RECORDS PROVIDED:
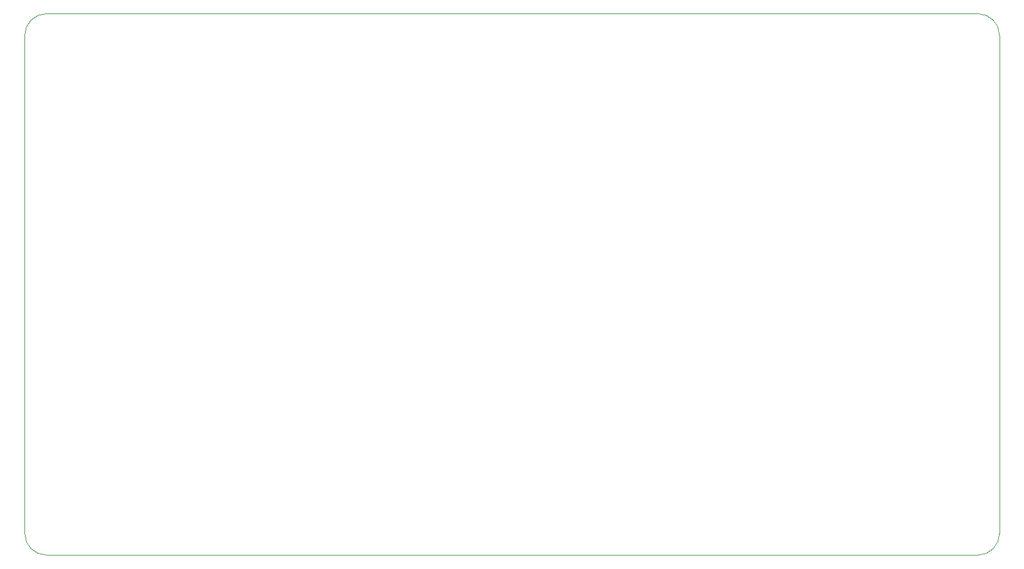
<source format=gbr>
G04 #@! TF.GenerationSoftware,KiCad,Pcbnew,(6.0.5-0)*
G04 #@! TF.CreationDate,2022-05-20T18:14:10-04:00*
G04 #@! TF.ProjectId,AntennaRemoteButtons,416e7465-6e6e-4615-9265-6d6f74654275,rev?*
G04 #@! TF.SameCoordinates,Original*
G04 #@! TF.FileFunction,Profile,NP*
%FSLAX46Y46*%
G04 Gerber Fmt 4.6, Leading zero omitted, Abs format (unit mm)*
G04 Created by KiCad (PCBNEW (6.0.5-0)) date 2022-05-20 18:14:10*
%MOMM*%
%LPD*%
G01*
G04 APERTURE LIST*
G04 #@! TA.AperFunction,Profile*
%ADD10C,0.100000*%
G04 #@! TD*
G04 APERTURE END LIST*
D10*
X40000000Y-102000000D02*
G75*
G03*
X43000000Y-105000000I3000000J0D01*
G01*
X172000000Y-105000000D02*
G75*
G03*
X175000000Y-102000000I0J3000000D01*
G01*
X175000000Y-33000000D02*
G75*
G03*
X172000000Y-30000000I-3000000J0D01*
G01*
X43000000Y-30000000D02*
G75*
G03*
X40000000Y-33000000I0J-3000000D01*
G01*
X40000000Y-102000000D02*
X40000000Y-33000000D01*
X172000000Y-105000000D02*
X43000000Y-105000000D01*
X175000000Y-33000000D02*
X175000000Y-102000000D01*
X43000000Y-30000000D02*
X172000000Y-30000000D01*
M02*

</source>
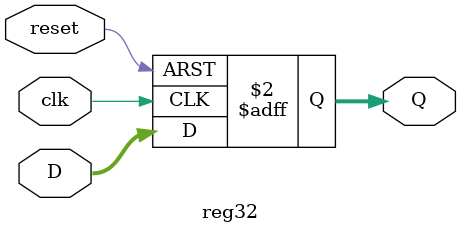
<source format=v>
`timescale 1ns / 1ps
/****************************** C E C S  4 4 0 ******************************
 * 
 * File Name:  reg32.v
 * Project:    CECS 440 Senior Project Design
 * Designer:   Joseph Almeida
 * Email:      Josephnalmeida@gmail.com
 * Rev. No.:   Version 1.0
 * Rev. Date:  October 4, 2018 
 *
 * Purpose: General purpose 32-bit register
 *         
 * Notes:
 *
 ****************************************************************************/
module reg32(
    input clk,
    input reset,
    input [31:0] D,
    output reg [31:0] Q
    );

	always@(posedge clk, posedge reset) begin
		if (reset) Q <= 0;
		else Q <= D;
	end

endmodule

</source>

EXERCISE DETAILS: Reading the records above, count the lines that include "APERTURE" and say only how many.

RESULT FOR THIS EXERCISE: 2